Rachel Maddow shines a light on what the Bush administration is doing to rehabilitate the image of Guantanamo Bay and their last minute efforts to keep it open. In the last year they have set down some of the most significant trials, including that of Khalid Sheikh Mohammed, and are now conducting public relations exercises in order to make Barack Obama's pledge to close it more difficult. Glenn Greenwald has a chat with Maddow about it.
Despite these efforts, there's potentially some significant news developing as Portugal is taking a leading role in committing to take in Guantanamo detainees. We learned yesterday that they are encouraging other EU nations to do so as well. From the NY Times last night:
“The time has come for the European Union to step forward,” Portugal’s foreign minister, Luís Amado, said in a letter to other European ministers released Thursday.

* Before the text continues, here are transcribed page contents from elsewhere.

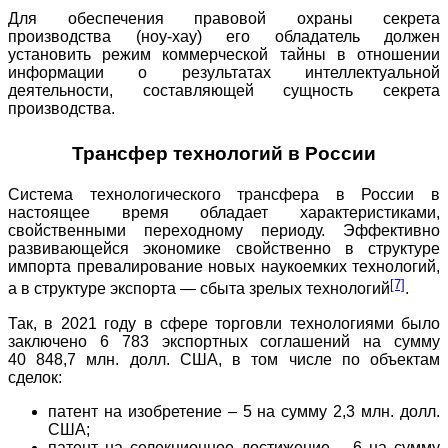
Для обеспечения правовой охраны секрета
производства (ноу-хау) его обладатель должен
установить режим коммерческой тайны в отношении
информации о результатах интеллектуальной
деятельности, составляющей сущность секрета
производства.
Трансфер технологий в России
Система технологического трансфера в России в
настоящее время обладает характеристиками,
свойственными переходному периоду. Эффективно
развивающейся экономике свойственно в структуре
импорта превалирование новых наукоемких технологий,
[7]
а в структуре экспорта — сбыта зрелых технологий
.
Так, в 2021 году в сфере торговли технологиями было
заключено 6 783 экспортных соглашений на сумму
40 848,7 млн. долл. США, в том числе по объектам
сделок:
патент на изобретение – 5 на сумму 2,3 млн. долл.
США;
патент на селекционное достижение – 6 на сумму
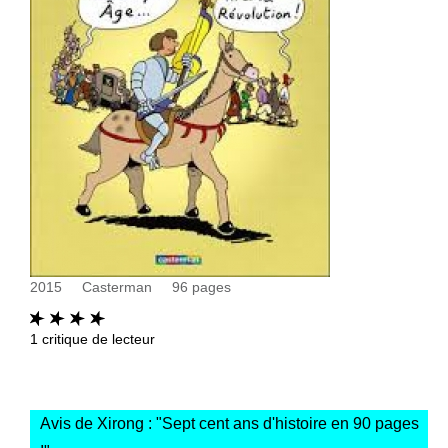
2015
Casterman
96
pages
1
critique de lecteur
Avis de Xirong : "
Sept cent ans d'histoire en 90 pages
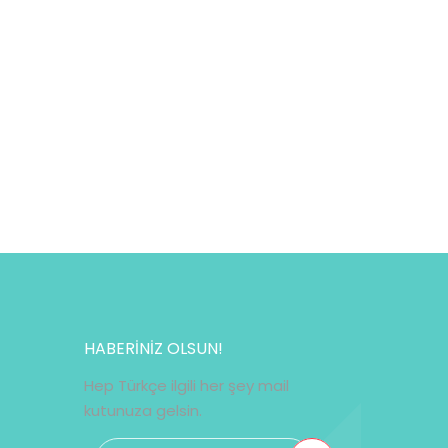
HABERİNİZ OLSUN!
Hep Türkçe ilgili her şey mail
kutunuza gelsin.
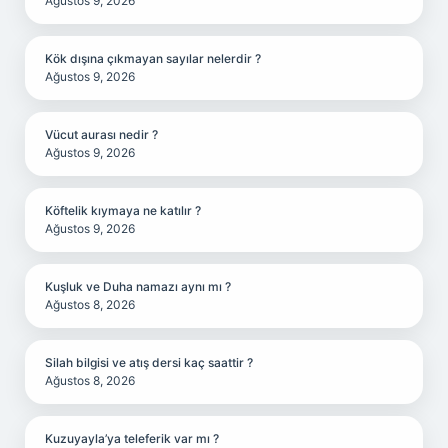
Ağustos 9, 2026
Kök dışına çıkmayan sayılar nelerdir ?
Ağustos 9, 2026
Vücut aurası nedir ?
Ağustos 9, 2026
Köftelik kıymaya ne katılır ?
Ağustos 9, 2026
Kuşluk ve Duha namazı aynı mı ?
Ağustos 8, 2026
Silah bilgisi ve atış dersi kaç saattir ?
Ağustos 8, 2026
Kuzuyayla’ya teleferik var mı ?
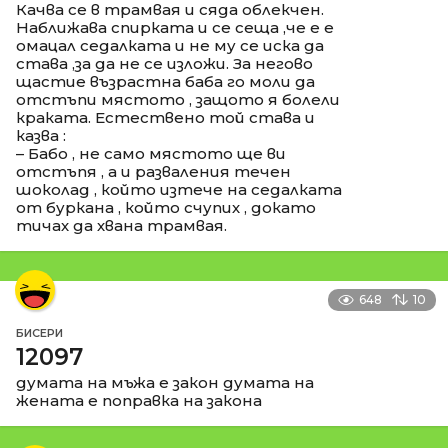
Качва се в трамвая и сяда облекчен.
Наближава спирката и се сеща ,че е е
омацал седалката и не му се иска да
става ,за да не се изложи. За негово
щастие възрастна баба го моли да
отстъпи мястото , защото я болели
краката. Естествено той става и
казва :
– Бабо , не само мястото ще ви
отстъпя , а и разваления течен
шоколад , който изтече на седалката
от буркана , който счупих , докато
тичах да хвана трамвая.
648
10
БИСЕРИ
12097
думата на мъжа е закон думата на
жената е поправка на закона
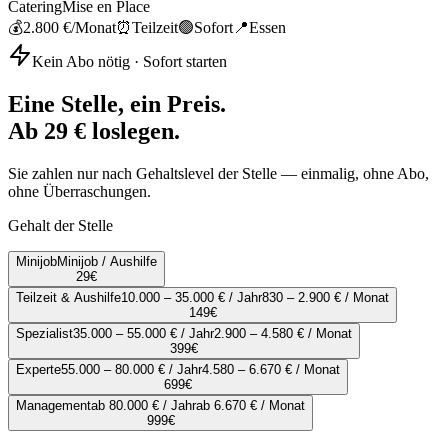
Catering
Mise en Place
💰
2.800 €
/Monat
⏰
Teilzeit
🟢
Sofort
📍
Essen
Kein Abo nötig · Sofort starten
Eine Stelle, ein Preis.
Ab 29 € loslegen.
Sie zahlen nur nach Gehaltslevel der Stelle — einmalig, ohne Abo,
ohne Überraschungen.
Gehalt der Stelle
Minijob
Minijob / Aushilfe
29
€
Teilzeit & Aushilfe
10.000 – 35.000 € / Jahr
830 – 2.900 € / Monat
149
€
Spezialist
35.000 – 55.000 € / Jahr
2.900 – 4.580 € / Monat
399
€
Experte
55.000 – 80.000 € / Jahr
4.580 – 6.670 € / Monat
699
€
Management
ab 80.000 € / Jahr
ab 6.670 € / Monat
999
€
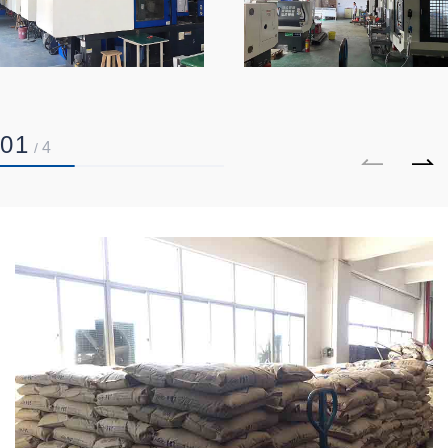
01
4
/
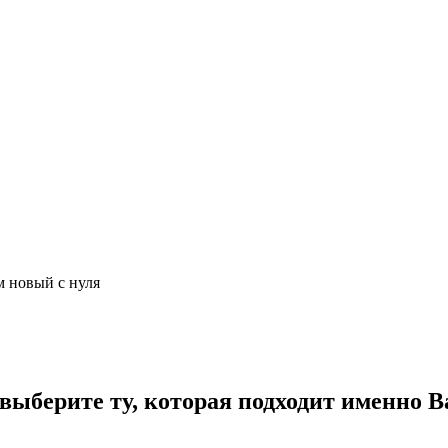
м новый с нуля
ыберите ту, которая подходит именно В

“We should send a clear signal of our willingness to help the U.S. government in that regard, namely through the resettlement of detainees,” the letter said. Mr. Amado pledged that Portugal would participate in a European Union resettlement program.
Diplomats said the announcement by Portugal was partly a product of personal diplomacy by Secretary of State Condoleezza Rice during a trip in September. But they said it also appeared that the logjam was breaking because other countries were eager to show the incoming Obama administration that they were willing to assist in the complex challenges of closing the camp. (emphasis added)This is the type of development in which Canada could easily have played a leading role. We should be right there in seeking to lead on this as well. It is very frustrating to watch other nations such as Portugal leading the way. We, by contrast, have a passive foreign policy as a result of Conservative neglect of the portfolio and a Foreign Affairs minister who likely has no clue that such steps were in the works. Maybe someone could ask him about it today and what Canada's position on this development is. He was commenting on the Senate yesterday, perhaps he could share a thought or two on this significant matter in his ministry.
Perhaps this is an area where the opposition can assert some leadership at the moment and push the Harper government to get with the programme.